For the love of God, can we talk about Social Security? The long beloved US program is the cornerstone of American retirement; it’s mostly funded by contributions with overruns paid for by the general fund. It also pays out for disability and pays money to kids who lose parents and some sundry other stuff.
First, let’s stipulate that the Social Security program is a good program. Even with its flaws it provides a dependable safety net for Americans who pay into a system via their employers or, if self employed, via their self-employment tax.
For the next two years, we will be subjected to wildly inaccurate rants by multi-millionaire congresspeople who haven’t bothered to read the basics of how SS works, but since their constituents are financial morons they’re going to try to convince us that it’s about to bankrupt the country…
IT ISN’T.
There are two, massive problems with SS that simply must be addressed:
FIRST: The Contribution Cutoff
The cutoff for making contributions in 2023 is $160,200. This is so dumb as to be inexplicable. Why would we have a government retirement program with a contribution cutoff? Why does your 401k at work have a cutoff? (hint: there are people who sell private plans that want some of your money) Does your pension plan have a contribution cutoff? Who knows, but it’s patently illogical.

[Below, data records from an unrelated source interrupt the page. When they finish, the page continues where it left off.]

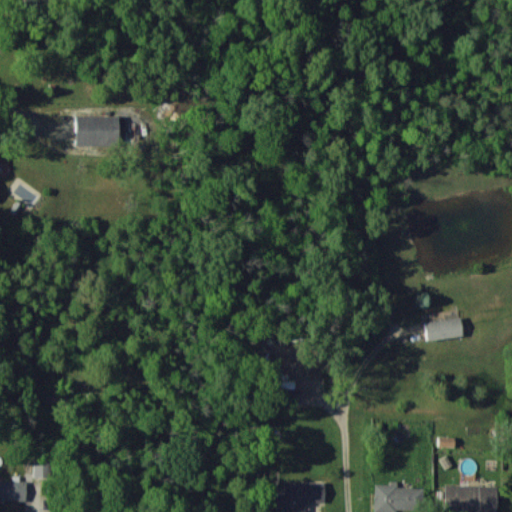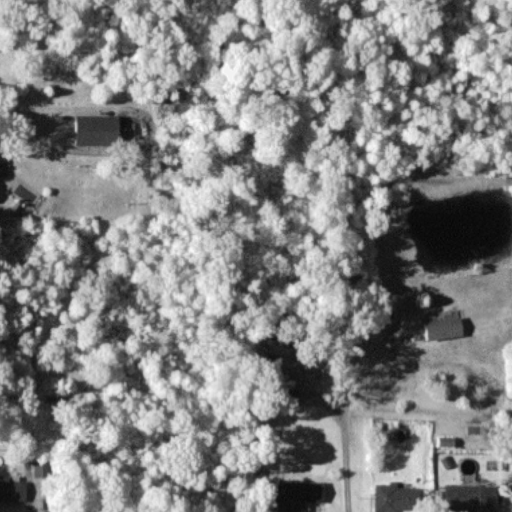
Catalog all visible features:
building: (36, 3)
road: (42, 108)
building: (96, 129)
building: (441, 327)
road: (347, 441)
building: (12, 489)
building: (298, 495)
building: (397, 497)
building: (470, 498)
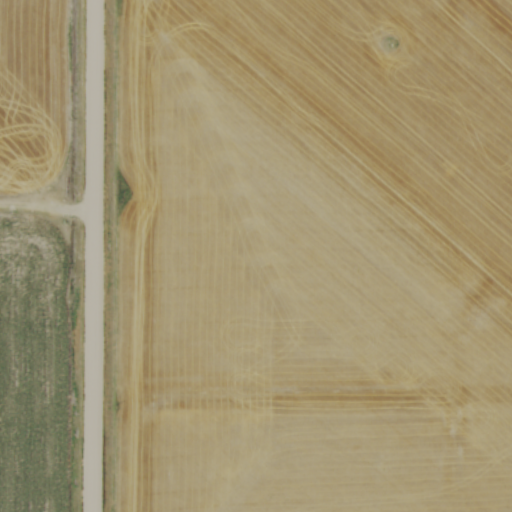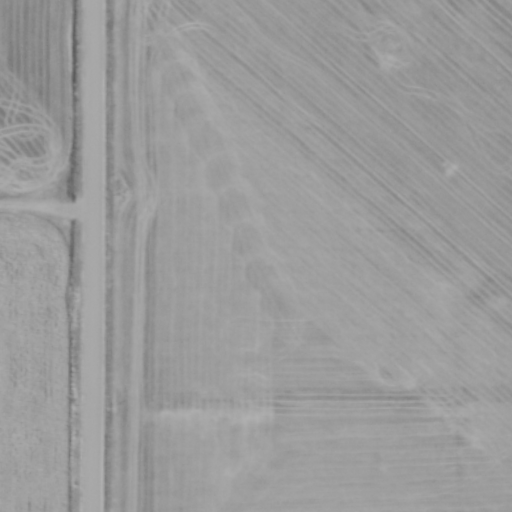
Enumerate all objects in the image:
road: (47, 207)
road: (95, 255)
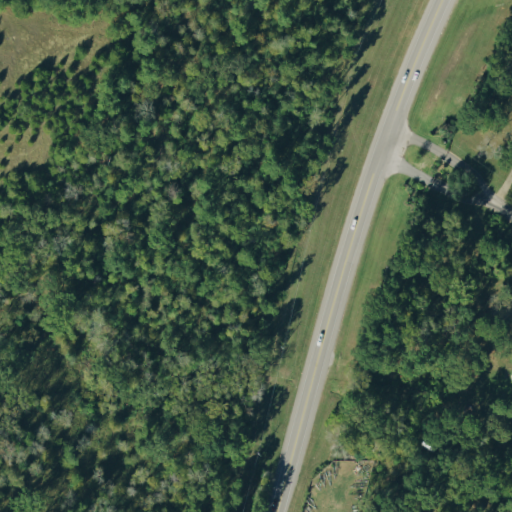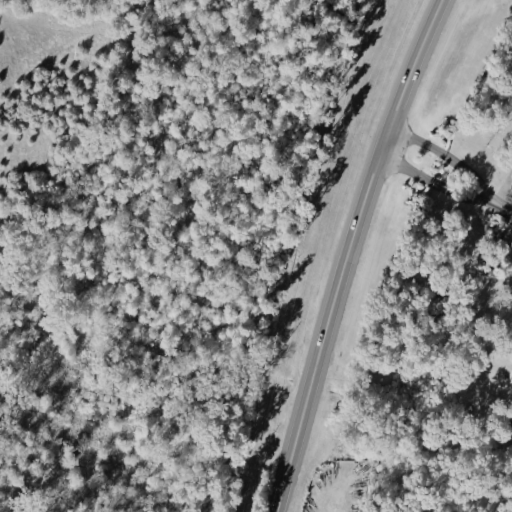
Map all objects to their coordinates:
road: (180, 161)
road: (446, 177)
road: (502, 187)
road: (343, 252)
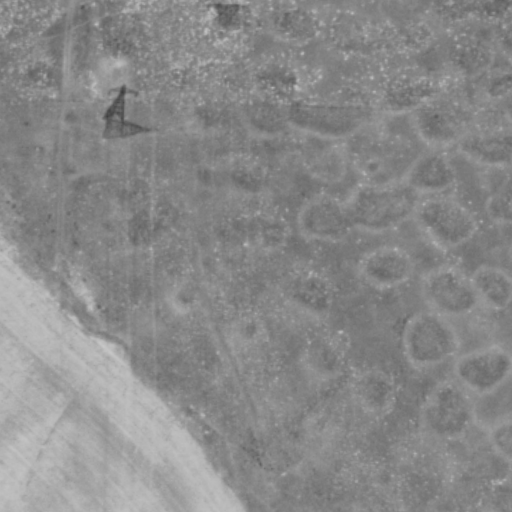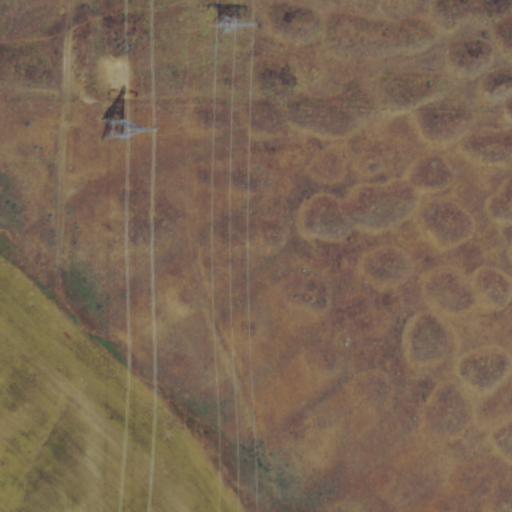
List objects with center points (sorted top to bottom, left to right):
power tower: (235, 17)
power tower: (134, 135)
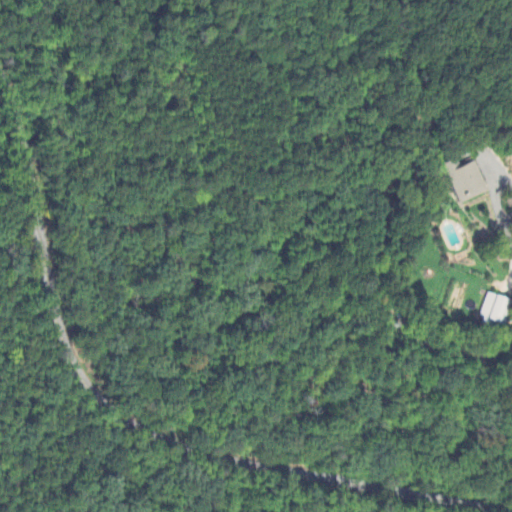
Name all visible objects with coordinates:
building: (459, 182)
road: (493, 187)
building: (490, 310)
road: (130, 423)
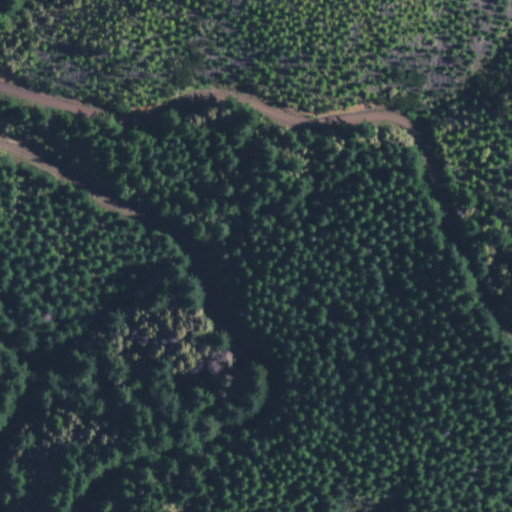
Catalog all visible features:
road: (62, 389)
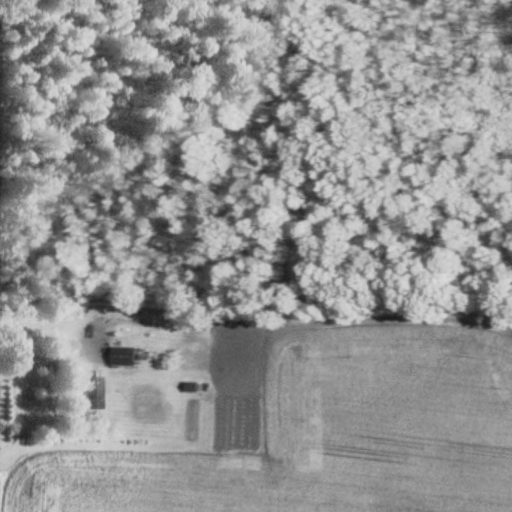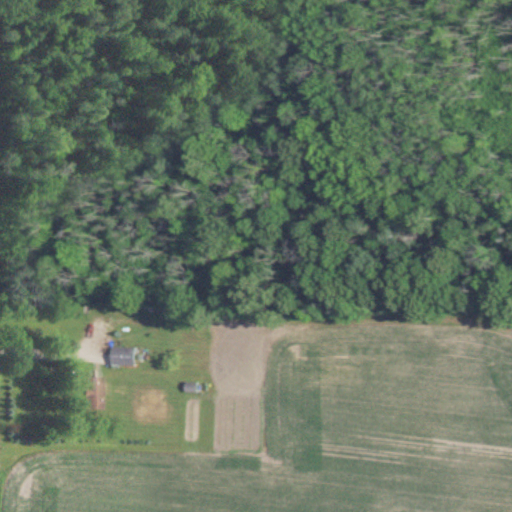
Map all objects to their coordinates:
road: (48, 352)
building: (125, 355)
building: (86, 392)
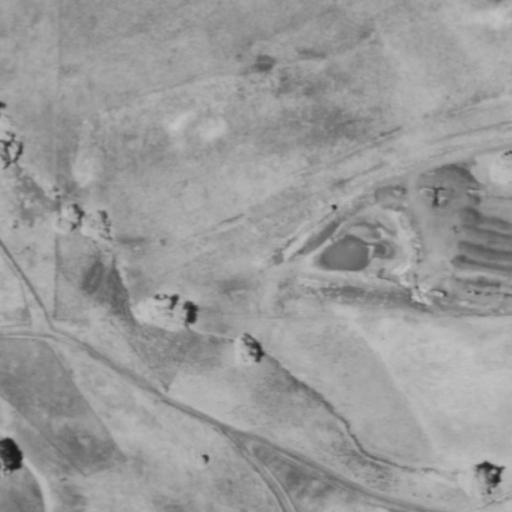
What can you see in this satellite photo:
road: (213, 421)
road: (259, 469)
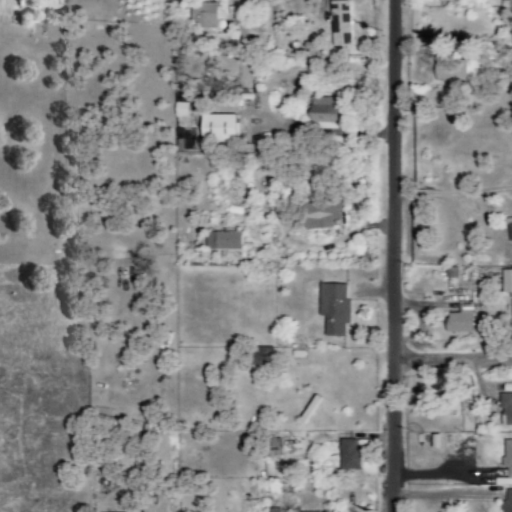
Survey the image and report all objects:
building: (211, 17)
building: (342, 24)
building: (452, 67)
building: (183, 110)
building: (327, 114)
building: (224, 129)
building: (326, 216)
building: (510, 228)
building: (226, 242)
road: (395, 256)
building: (508, 282)
building: (336, 309)
building: (510, 313)
road: (453, 354)
building: (264, 357)
building: (506, 410)
building: (277, 448)
building: (351, 455)
building: (509, 458)
building: (509, 501)
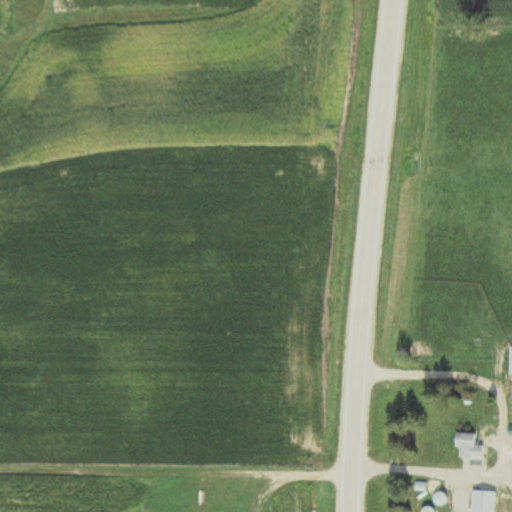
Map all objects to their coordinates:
road: (368, 255)
building: (510, 364)
building: (468, 452)
building: (481, 502)
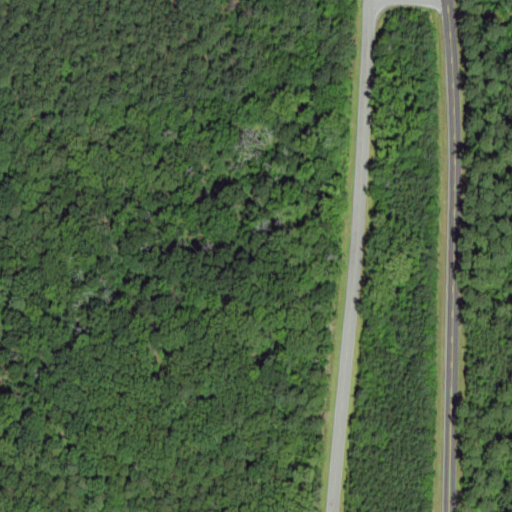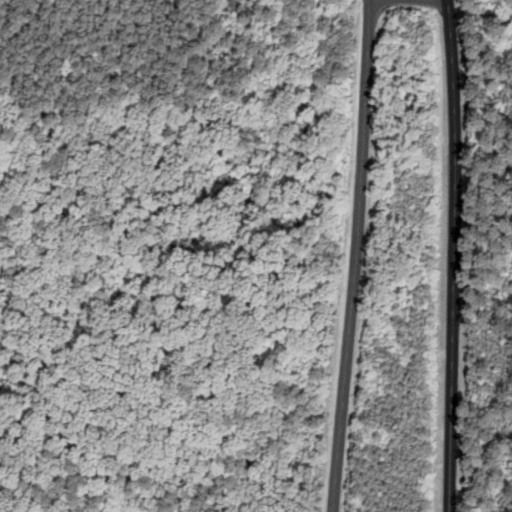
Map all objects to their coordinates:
road: (488, 2)
road: (454, 255)
road: (356, 256)
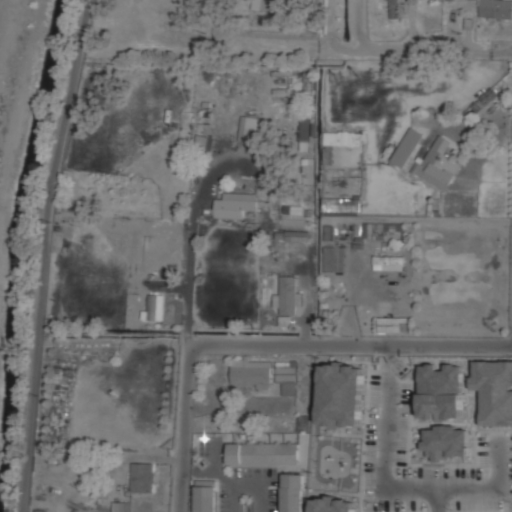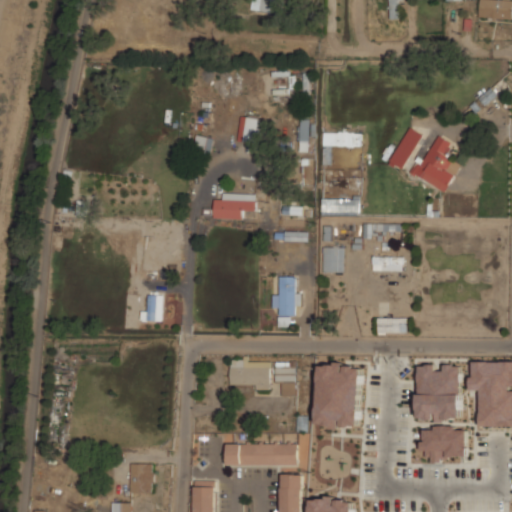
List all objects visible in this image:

The answer as to why is probably obvious, but the reality is far more suspect. There was no cutoff in the original bill — it was quietly and anonymously added by the Ways and Means Committee and made it into the final bill because it didn’t apply to very many people and no one cared. Now, like so much legislative malpractice, it weighs down the system creating an argument for its naysayers that it’s somehow going bankrupt. While the cutoff was a welcome boon to a new dad who had just bought his first house, I would have never known such a thing existed if it continued.
SECOND: The mythical Social Security Trust Fund
Needless to say, the US Congress is want to create problems out of whole cloth, but this one is a doozy. The original bill included a trust fund for deposits and payments for old age and survivors insurance program. To be clear, this is NOT a trust fund, (a trust fund is a protected account with extremely specific laws and rules) it is simply an accounting term used by the US Treasury to track the income and outflow of a program. It is NOT deposited funds in a separate bank account that is earning interest on behalf of its participants.
Using the term Trust Fund to describe this mundane accounting practice is, at this point, just a political football used to mislead constituents into thinking about our government as a family bank that is required to follow the same budgets as normal citizens. IT IS NO SUCH THING.
There is a formula to pay interest to the trust fund, but like all the parts of the government’s accounting practices it is completely fabricated for political purposes.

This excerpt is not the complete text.